Danish Castles, Frederiksborg and Kronborg



Friday, August 19 – Northern Denmark, mostly sunny!

Barry Hamlet at Kronberg Castle. Denmark

Barry Hamlet at Kronberg Castle. Denmark

Our precious time with Jon and Kathryn is up.  We dock in Copenhagen, they go on a last day tour then home to San Diego and Barry and I rent a car to drive to the north of Denmark to see some castles.


Always a little worried about driving abroad, we are delighted to find that the driving here is very easy.  We have never seen such polite drivers, EVERYONE uses a turn signal and follows the speed limit.  The Danes would just die if they were to drive in LA.  We also fall in love with the countryside.  It’s so green, my eyes water. Cheerful Danish flags flying in the light breeze and tidy villages with well kept buildings pass our view.  It is so civilized here!

Our first stop is Hillerød, home of Frederiksborg Castle.  It is the largest Renaissance style Castle in Scandinavia.  It was built in the early 17th century under King Christian IV.  I could live here.  It is one of the most romantic castle-y palaces that I have seen.  It’s not too garish, with just the right amount of sparkle,  when needed.  We dodge the Chinese tourists who won’t let anyone else photograph Neptune’s fountain (I copied another photo from google and wrote a previous entry about those tourists.)  The King’s Wing and the Knight’s Hall are both stunning, the Church is amazing.  We are lucky to have a brief organ recital going when we visit and the music in that room is like a fairytale.  Barry got a little of it on video.

The Himmelglobus just fascinates me.  It is a large, beautiful mechanical model of the solar system, built between 1655 and 1657.  Though we don’t see it in action, it is driven by clockwork which control twenty-four movements in the interior of the globe.  The earth and moon are three dimensional spheres and the other bodies are small silver guides with planetary symbols in their hands.  The globe is topped by a small Ptolemaic globes, and the outsides of the globe are elaborately decorated by signs of the zodiac.  It looks like a steam punk treasure!
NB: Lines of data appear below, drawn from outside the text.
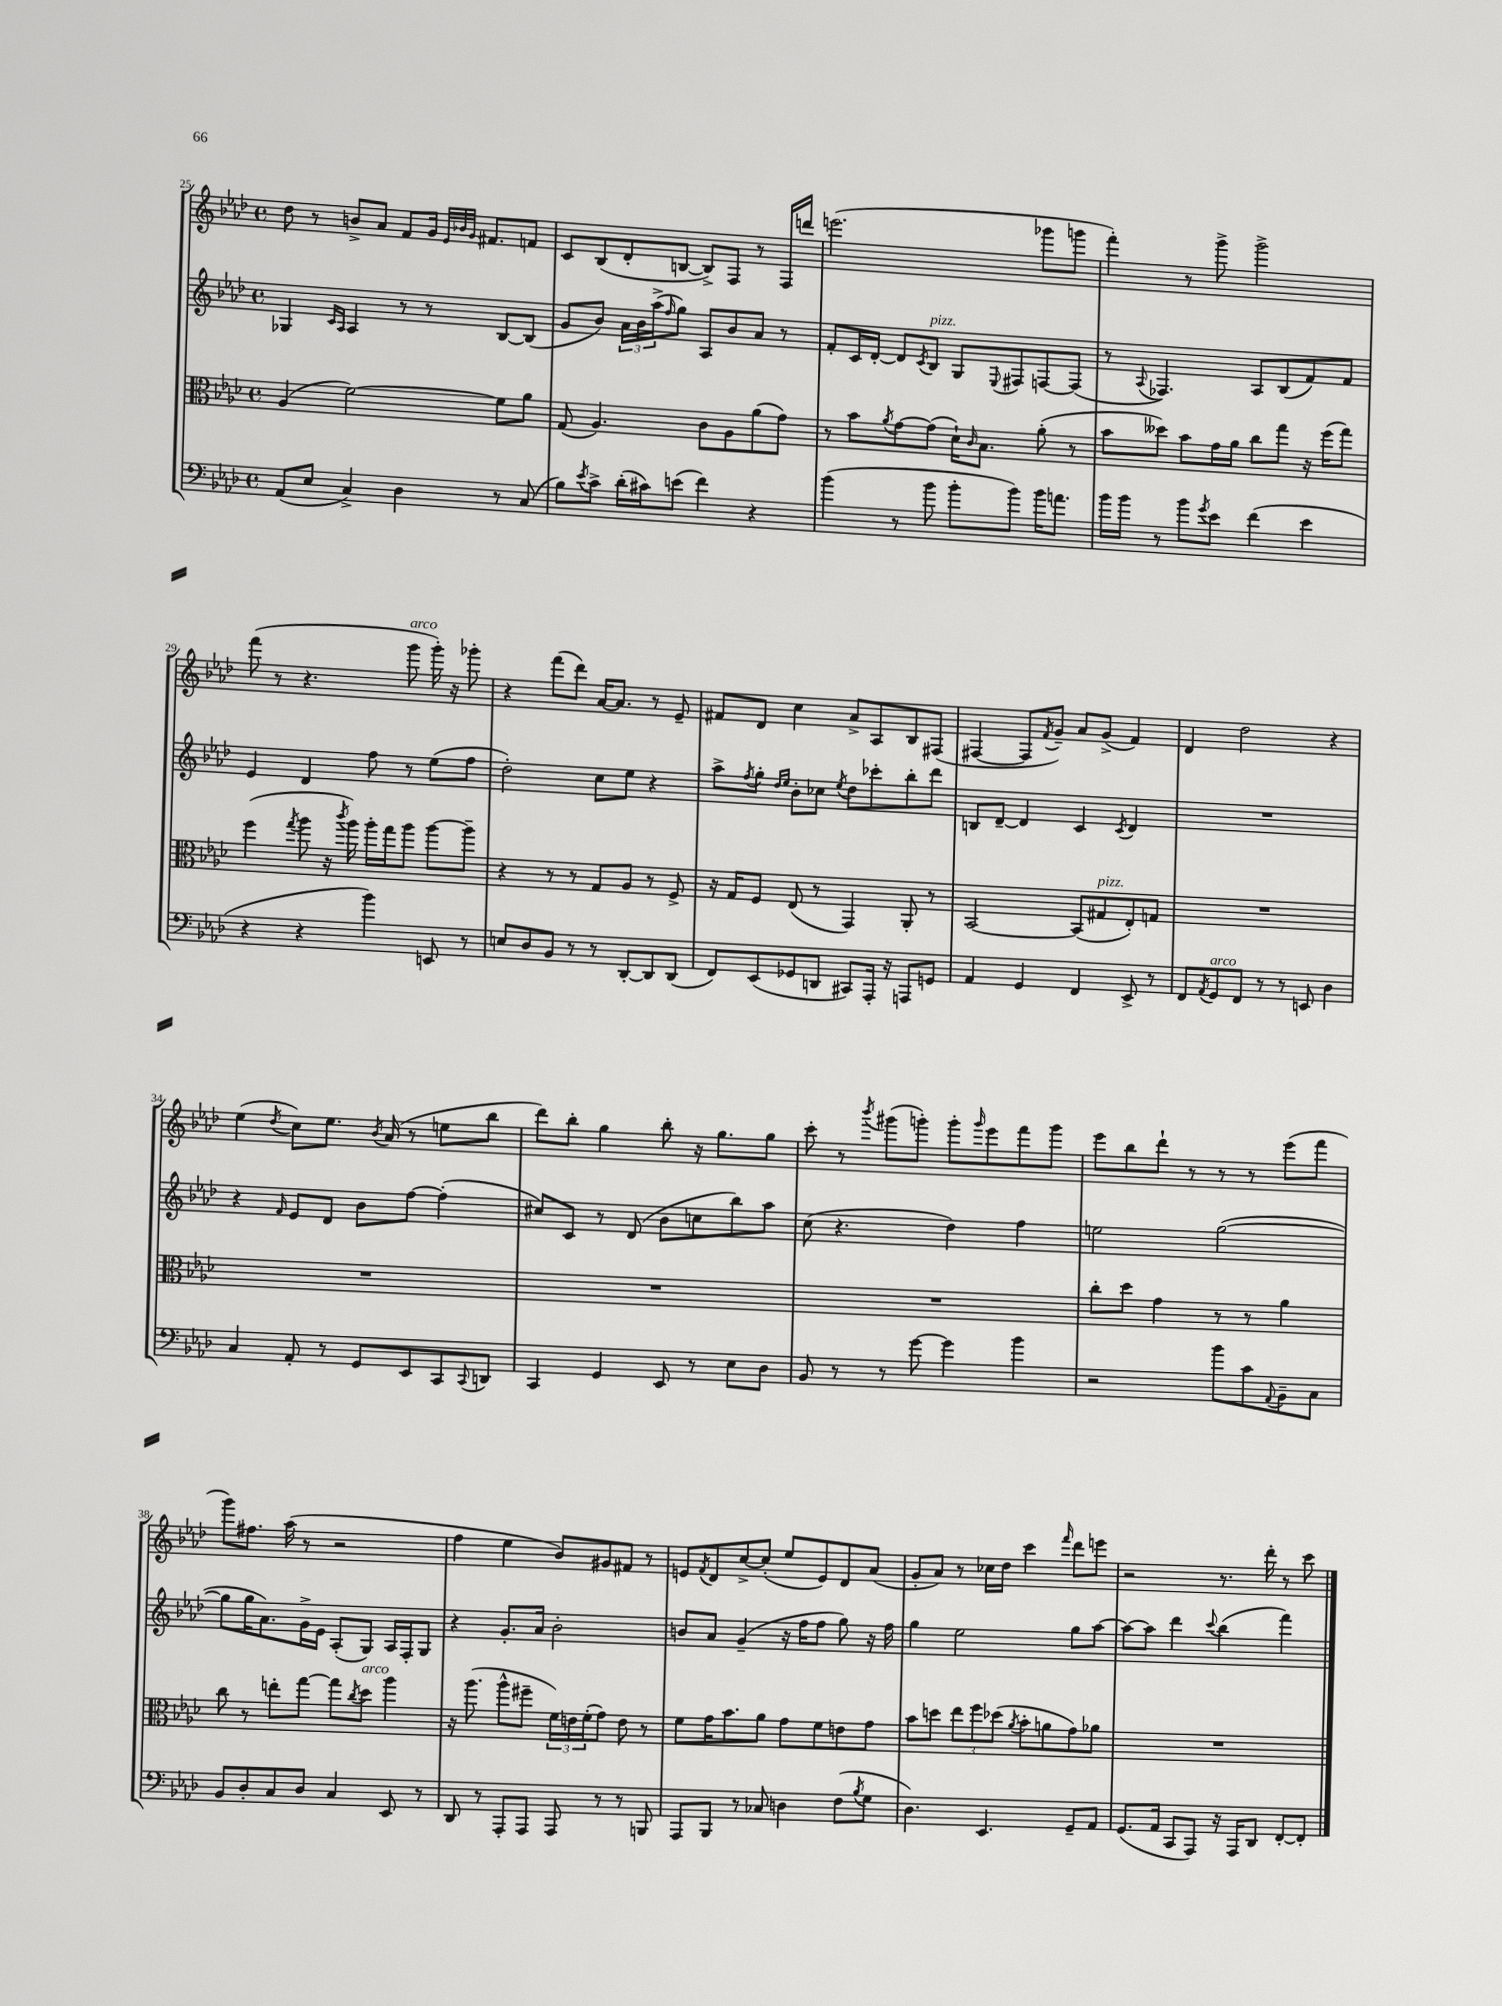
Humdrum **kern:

**kern	**kern	**kern	**kern
*staff4	*staff3	*staff2	*staff1
*clefF4	*clefC3	*clefG2	*clefG2
*k[b-e-a-d-]	*k[b-e-a-d-]	*k[b-e-a-d-]	*k[b-e-a-d-]
*M4/4	*M4/4	*M4/4	*M4/4
*met(c)	*met(c)	*met(c)	*met(c)
(8AA-	(4A-	4G-	8dd-
8E-	.	.	8r
.	.	16qqc	.
.	.	16qqA-	.
4C^)	[2f)	4A-	8b^
.	.	.	8a-
4D-	.	8r	8f
.	.	8r	16g
.	.	.	32qqe-
.	.	.	32qqb-
.	.	.	32qqg
.	.	.	8.f#
8r	8f]	[8B-	.
(8C	8a-	(8B-]	8f
=	=	=	=
8B-)	(8G	8g	8c
8qe-	.	.	.
8c^	4.A-)	8b-)	(8B-
(16d-'	.	24a-	8d-'
.	.	24b-	.
16c#)	.	.	.
.	.	(24aa-^	.
.	.	16qqff	.
(8e	.	8gg)	[8B
4f)	8c	8A-	8B^])
.	8A-	8b-	8F
4r	(8a-	8a-	8r
.	8g)	8r	16F
.	.	.	16ddd
=	=	=	=
(4b-	8r	8f'	(2.eee
.	8b-	16c	.
.	.	[16d-'	.
.	8qa-	.	.
8r	[8g	8d-]	.
.	.	8qc	.
8b-	(8g]	8B-	.
8b-'	16d-`)	8G	.
.	16qqc	.	.
.	8.B-	.	.
.	.	8qqE-	.
8b-)	.	8F#	.
16b-	(8a-'	[8F	8ggg-
8.a	.	.	.
.	8r	(8F]	8ggg
=	=	=	=
16b-	8b-	8r	4fff')
16b-	.	.	.
.	.	8qqA-	.
8r	8dd--)	4.F-)	.
8b-	8b-	.	8r
8qg	.	.	.
8e-	16g	.	8ggg^
.	16a-	.	.
(4f	8cc	8A-	2ggg^
.	8gg	(8B-	.
4e-	16r	8f)	.
.	(16ff	.	.
.	8gg)	8f	.
=	=	=	=
4r	(4ff	4e-	(8fff
.	.	.	8r
.	8qgg	.	.
4r	8aa-	4d-	4.r
.	16r	.	.
.	8qccc	.	.
.	16aa-)	.	.
4b-)	16aa-'	8ff	.
.	16gg	.	.
.	8aa-	8r	8ggg
8EE	[8aa-	(8ee-	16ggg')
.	.	.	16r
8r	8aa-~]	8ff	8ggg-'
=	=	=	=
8E	4r	2dd-')	4r
8D-	.	.	.
8BB-	8r	.	(8fff
8r	8r	.	8ddd-)
8r	8G	8cc	[16a-
.	.	.	8.a-]
[8DD-'	8A-	8ee-	.
8DD-]	8r	4r	8r
(8DD-	8F^	.	8e-~
=	=	=	=
8FF)	16r	8aa-^	8f#
.	16G	.	.
.	.	8qff	.
(8EE-	8F	8gg'	8d-
.	.	16qqdd-	.
.	.	16qqee-	.
8GG-	(8E-	8b-'	4cc
8DD	8r	8cc-	.
.	.	8qee-	.
8CC#)	4GG)	8dd-	8a-^
16AAA-'	.	8ccc-'	8A-
16r	.	.	.
8AAA	8AA-'	8bb-'	8B-
8GG	8r	8ddd-	(8F#
=	=	=	=
4AA-	[2BB-	8B	[4F#
.	.	[8d-~	.
4GG	.	4d-]	8F#]
.	.	.	8qf
.	.	.	8g~)
4FF	(8BB-]	4c	8a-
.	8G#	.	(8g^
.	.	8qc	.
8EE-^	8E-')	4d-	4f)
8r	8G	.	.
=	=	=	=
8FF	1r	1r	4d-
8qAA-	.	.	.
8GG	.	.	.
8FF	.	.	2dd-
8r	.	.	.
8r	.	.	.
8EE	.	.	.
4D-	.	.	4r
=	=	=	=
4C	1r	4r	(4ee-
.	.	16qqf	8qdd-
8AA-'	.	8e-	8cc)
8r	.	8d-	8.ee-
8GG	.	8b-	.
.	.	.	8qb-
.	.	.	(16a-
8EE-	.	[8ff	8r
8CC	.	(4ff']	8ee
8qqCC	.	.	.
8DD	.	.	8bb-
=	=	=	=
4CC	1r	8cc#)	8ddd-)
.	.	8c	8bb-'
4GG	.	8r	4gg
.	.	(8d-	.
8EE-	.	8b-	8bb-'
8r	.	8cc	16r
.	.	.	8.gg
8E-	.	8bb-)	.
8D-	.	8aa-	8gg
=	=	=	=
8BB-	1r	(8cc	8ccc'
8r	.	4.r	8r
.	.	.	8qbbb-
8r	.	.	(8ggg#
[8g	.	.	8ggg')
4g]	.	4dd-)	8ggg'
.	.	.	16qqggg
.	.	.	8eee-
4b-	.	4ff	8fff
.	.	.	8ggg
=	=	=	=
2r	8cc'	2ee	8eee-
.	8dd-	.	8bb-
.	4g	.	8ddd-`
.	.	.	8r
8b-	8r	([2gg	8r
8c	8r	.	8r
8qqAA-	.	.	.
8BB-~	4a-	.	(8eee-
8C	.	.	8fff
=	=	=	=
8BB-	8cc	8gg]	8ggg)
8D-'	8r	16gg	8.ff#
.	.	8.a-)	.
8C	8ee'	.	.
.	.	.	(16aa-
8D-	[8gg	16g^	8r
.	.	16e-	.
4C	8gg]	(8A-'	2r
.	8qcc	.	.
.	8dd-	8G)	.
8EE-	4aa-	16A-	.
.	.	16F'	.
8r	.	8G	.
=	=	=	=
8DD-	16r	4r	4ff
.	(8.aa-	.	.
8r	.	.	.
8AAA-'	8aa-^^	8.g'	4ee-
8AAA-	8ff#~	.	.
.	.	16a-	.
8AAA-	24f)	2b-'	8b-)
.	24e	.	.
.	(24f'	.	.
8r	8g)	.	8g#
8r	8e	.	8f#
8BBB	8r	.	8r
=	=	=	=
8AAA-	8f	8b	8e
.	.	.	8qf
8BBB-	16g	8a-	8d-
.	8.b-	.	.
8r	.	(4g~	[8cc^
8C-	8a-	.	(8cc']
4D	8g	16r	8ee-
.	.	16ff	.
.	8f	8ff	8e)
(8F	8e	8gg)	8d-
8qB-	.	.	.
8G	8g	16r	(8a-
.	.	16ff	.
=	=	=	=
4.D-)	8b-	4gg	8g'
.	8dd	.	8a-)
.	12ee-	2ee-	8r
.	12ff	.	.
4.EE-	.	.	16cc-
.	(12dd-	.	.
.	.	.	16dd-
.	8qa-	.	.
.	8b-'	.	4ccc
.	8a	.	.
.	.	.	16qqfff
8GG~	8g)	8gg	8ddd-
8AA-	8a-	[8aa-	8eee
=	=	=	=
(8.GG	1r	8aa-_	2r
.	.	8aa-]	.
16AA-	.	.	.
8CC	.	4ddd-	.
8AAA-)	.	.	.
.	.	8qqccc	.
16r	.	(4bb-	8.r
16AAA-	.	.	.
8DD-	.	.	.
.	.	.	16ddd-'
[8FF'	.	4fff)	8r
8FF']	.	.	8ccc
==	==	==	==
*-	*-	*-	*-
After the visit to Frederiksborg Castle, we stopped just outside Kronberg Castle to park.  A Dane asked Barry for directions in the parking lot, so we were pretty smug about blending in.  Just past the parking lot was another playground for kids. The Danes have playgrounds in the airport, here at the castle; they think about children living here!  It’s so civilized here.  After some urging, Barry tries out the trampolines and then we have a very nice Danish lunch in a modern restaurant.

Then, on to Kronborg Castle, is a UNESCO  World Heritage site situated in the narrow sound between Denmark and Sweden, quite a strategic location. It looks the real deal castle, with cannons and watchtowers. Originally built in 1420 and expanded between 1574 and 1584 by King Frederik II, it is also called “Hamlet’s Castle.” It is a mystery if Shakespeare ever visited here, but the setting for his play is this  castle and the court of Elsinore.  We are blessed with a sunny day and the vistas from the castle and grounds are dazzling.  They perform “Hamlet” here on an outdoor stage and there is a small museum with photos of different performances done here.  I am sure that it would be very impressive to see the play here.  It doesn’t take too great an imagination to hear the footsteps of the past here.

A lovely day ends in Denmark and we take a very late flight on Ryan Air to a late arrival in rainy Edinburgh.  Ryan Air, as my middle schoolers used to say, “sucks”.  However, we sleep tonight in mystical, magical, entrancing Edinburgh.

One thought on “Danish Castles, Frederiksborg and Kronborg”

  1. Thanks again for sharing your adventures, Denise!
    I always loved Denmark. One highlight was the large, birch wood burning fire places in the hotel lobbies. So cosy!